Long live the memes!

An older gentleman checks his Facebook and probably laugh-cry reacts rather than cry reacts to a post that isn't funny.

On Friday, I received a strange message from a good friend, in which they extolled the virtues of their new obsession: role-playing as a baby boomer in a Facebook group called “A group where we all pretend to be boomers.” Within several hours, another friend had joined up with the group, this time posting a joke that mimicked the Facebook speech patterns of an older family friend. The posts are hilarious, and I can’t get enough of them.

Baby boomers might have ruined the economy and the housing market while discussing how millennials are “killing” everything from entire industries to sex, but they do make for easy Facebook mocking. Their erratic use of capitalization, their fondness for memes that feature the minions, their inability to understand the appropriate way to use Facebook reactions and emojis … There’s a lot there, and given the way Boomers like to scream that anyone 35 and under is a millennial that’s hell bent on destroying society, it’s fun to dish out some ire in return.

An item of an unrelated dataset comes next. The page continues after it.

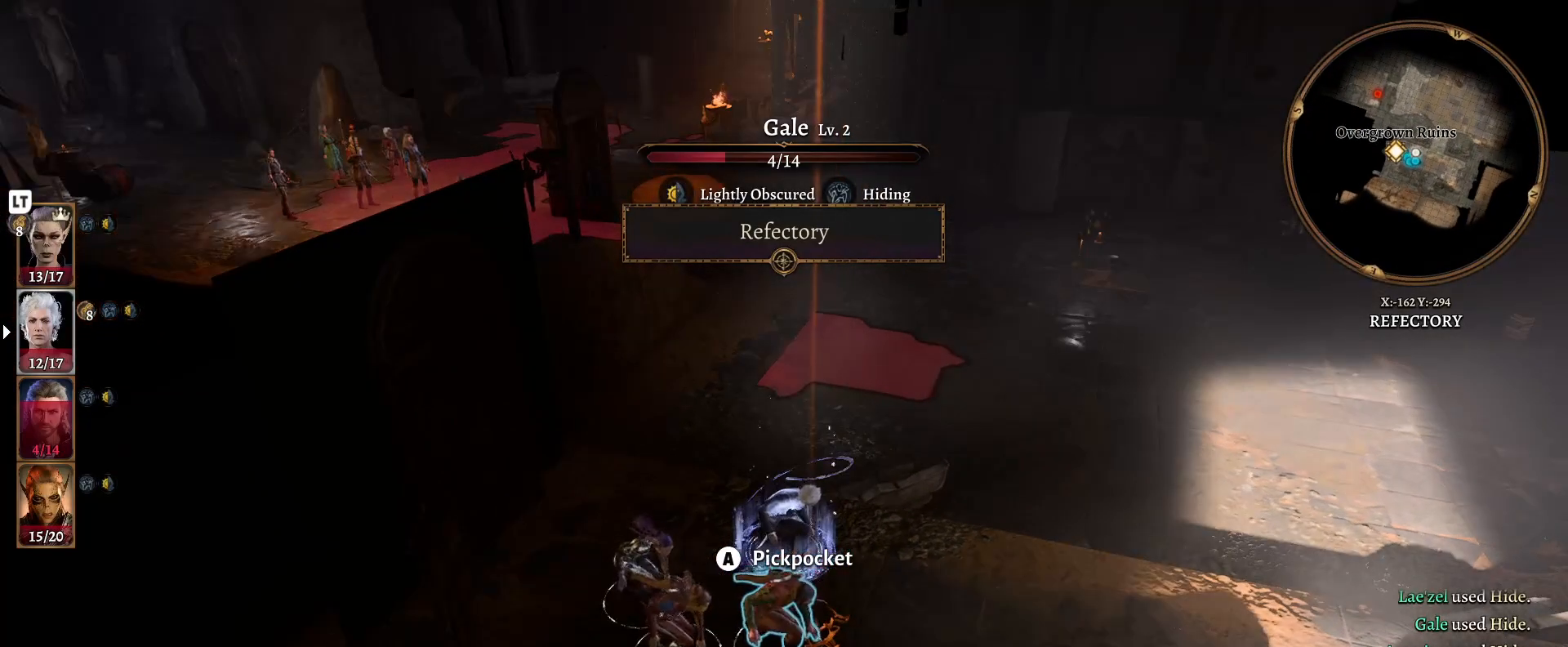
{"buttons": [], "left_stick": "center", "right_stick": "center", "events": []}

One post, as listed by Salon in their article on the group, details a parody of the difference between Cary Grant’s dapper outerwear and the modern male look. Another post expresses confusion about apps, and one comment details how the poster’s son won’t speak to them and they blame the media. It’s great—truly delightful.

It’s harmless and a great way to let off steam. No one is hurt by this, which is different from boomers being very publicly terrible to millennials and painting them as the oversensitive villains of our time.

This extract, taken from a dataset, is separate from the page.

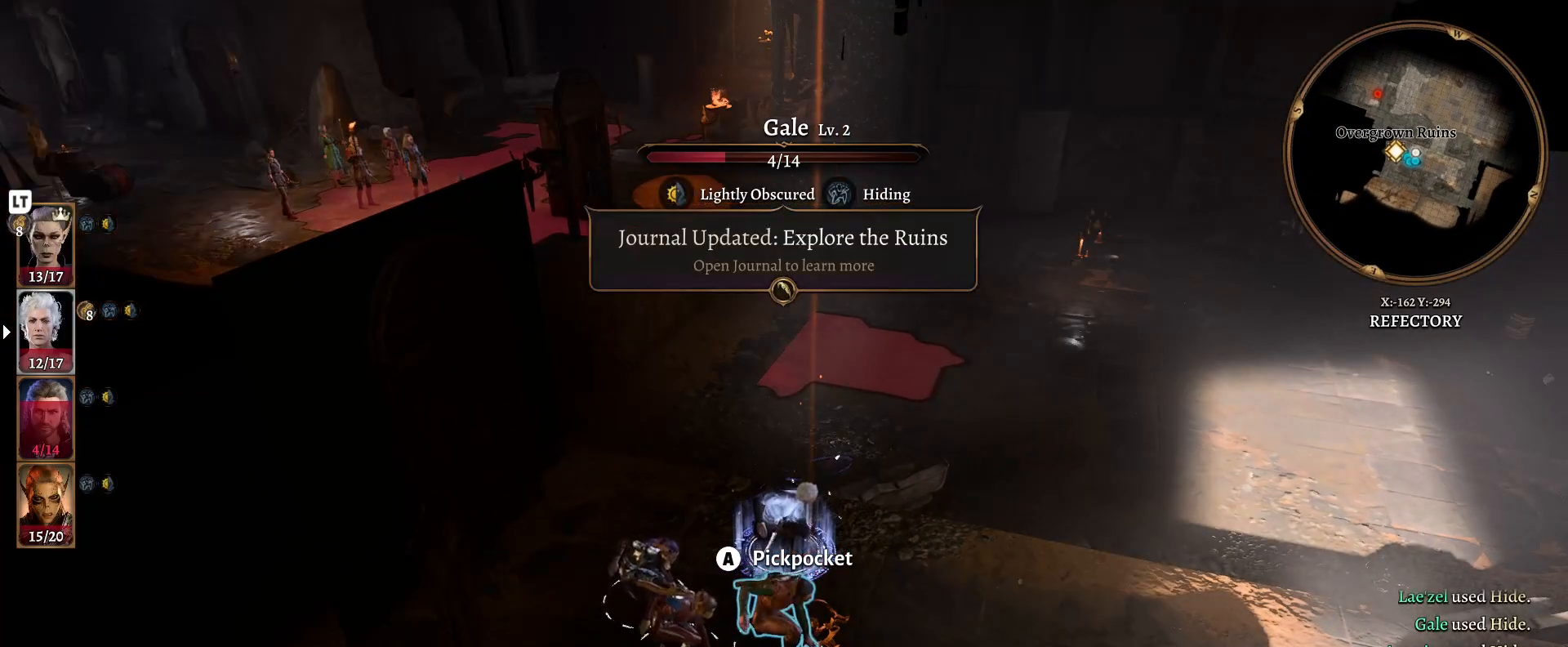
{"buttons": [], "left_stick": "center", "right_stick": "center", "events": []}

It’s also a great satire of a specific type of conservative voter. While there are certainly Republican millennials, there’s a specific type of boomer that loves to toss around words like “snowflake” and “political correctness.” This group gives users a chance to satirize boomers who support the current presidential administration and who find anything that challenges their mid-century ways of thinking to be too sensitive.

If you need a “safe space” to blow off steam, this might be the haven for you.

(image: Pexels)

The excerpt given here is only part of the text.